Su ejercicio «histórico» sostiene una película que tampoco pretende sentar cátedra: su final, prácticamente abrupto, no deja otras conclusiones que las que el propio espectador pueda tomar una vez vistos los «hechos». En este sentido, su película es muy estimulante: sin un corolario, unos títulos de crédito que expliquen qué pasó después, se centra en esos hechos desnudos y en el clima que condujo a la masacre. Explica la masacre, pero no la convierte en metáfora –quizá alguno por nuestros lares sí quiera hacerlo; de hecho, en otro pase de prensa diferente a este filme escuché los comentarios de algunos asistentes que hacían paralelismos con manifestaciones populares también «reprimidas» por la fuerza no hace demasiado tiempo…–; Leigh toma partido, claramente, pero lo hace desde un ejercicio «historiográfico» que presenta los hechos desnudos sin banalizarlos ni etiquetarlos desde un subjetivismo mal entendido.

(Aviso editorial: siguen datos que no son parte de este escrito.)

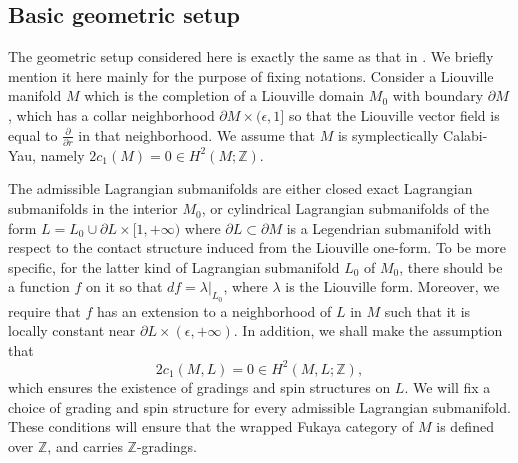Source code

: \documentclass{amsart}
\numberwithin{equation}{section}
\numberwithin{figure}{section}
\begin{document}
\subsection{Basic geometric setup}
	The geometric setup considered here is exactly the same as that in \cite{Gao1}. We briefly mention it here mainly for the purpose of fixing notations. Consider a Liouville manifold $M$ which is the completion of a Liouville domain $M_{0}$ with boundary $\partial M$, which has a collar neighborhood $\partial M \times (\epsilon, 1]$ so that the Liouville vector field is equal to $\frac{\partial}{\partial r}$ in that neighborhood. We assume that $M$ is symplectically Calabi-Yau, namely $2c_{1}(M) = 0 \in H^{2}(M; \mathbb{Z})$. \par
	The admissible Lagrangian submanifolds are either closed exact Lagrangian submanifolds in the interior $M_{0}$, or cylindrical Lagrangian submanifolds of the form $L = L_{0} \cup \partial L \times [1, +\infty)$ where $\partial L \subset \partial M$ is a Legendrian submanifold with respect to the contact structure induced from the Liouville one-form. To be more specific, for the latter kind of Lagrangian submanifold $L_{0}$ of $M_{0}$, there should be a function $f$ on it so that $df = \lambda |_{L_{0}}$, where $\lambda$ is the Liouville form. Moreover, we require that $f$ has an extension to a neighborhood of $L$ in $M$ such that it is locally constant near $\partial L \times (\epsilon, +\infty)$. In addition, we shall make the assumption that
\begin{equation}
2c_{1}(M, L) = 0 \in H^{2}(M, L; \mathbb{Z}),
\end{equation}
which ensures the existence of gradings and spin structures on $L$. We will fix a choice of grading and spin structure for every admissible Lagrangian submanifold. These conditions will ensure that the wrapped Fukaya category of $M$ is defined over $\mathbb{Z}$, and carries $\mathbb{Z}$-gradings. \par
\end{document}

El resultado es una película larga en metraje y llena de muchos detalles de denuncia social y política que encontramos en los libros de historia. Una película extensa, sí (también lo es Mr. Turner), y que se toma sus tiempos, pero nada aburrida ni tampoco especialmente densa: el objetivo de la cámara es amplio y rica la panorámica que muestra, lo suficiente como para que el espectador se interese por ese retrato de una época. Como en la reciente Un pueblo y su rey, hay un ejercicio de reconstrucción histórica muy fiel a los hechos, acompañado de un estilo muy personal que sigue siendo perspicaz en cuanto a la descripción de perfiles humanos.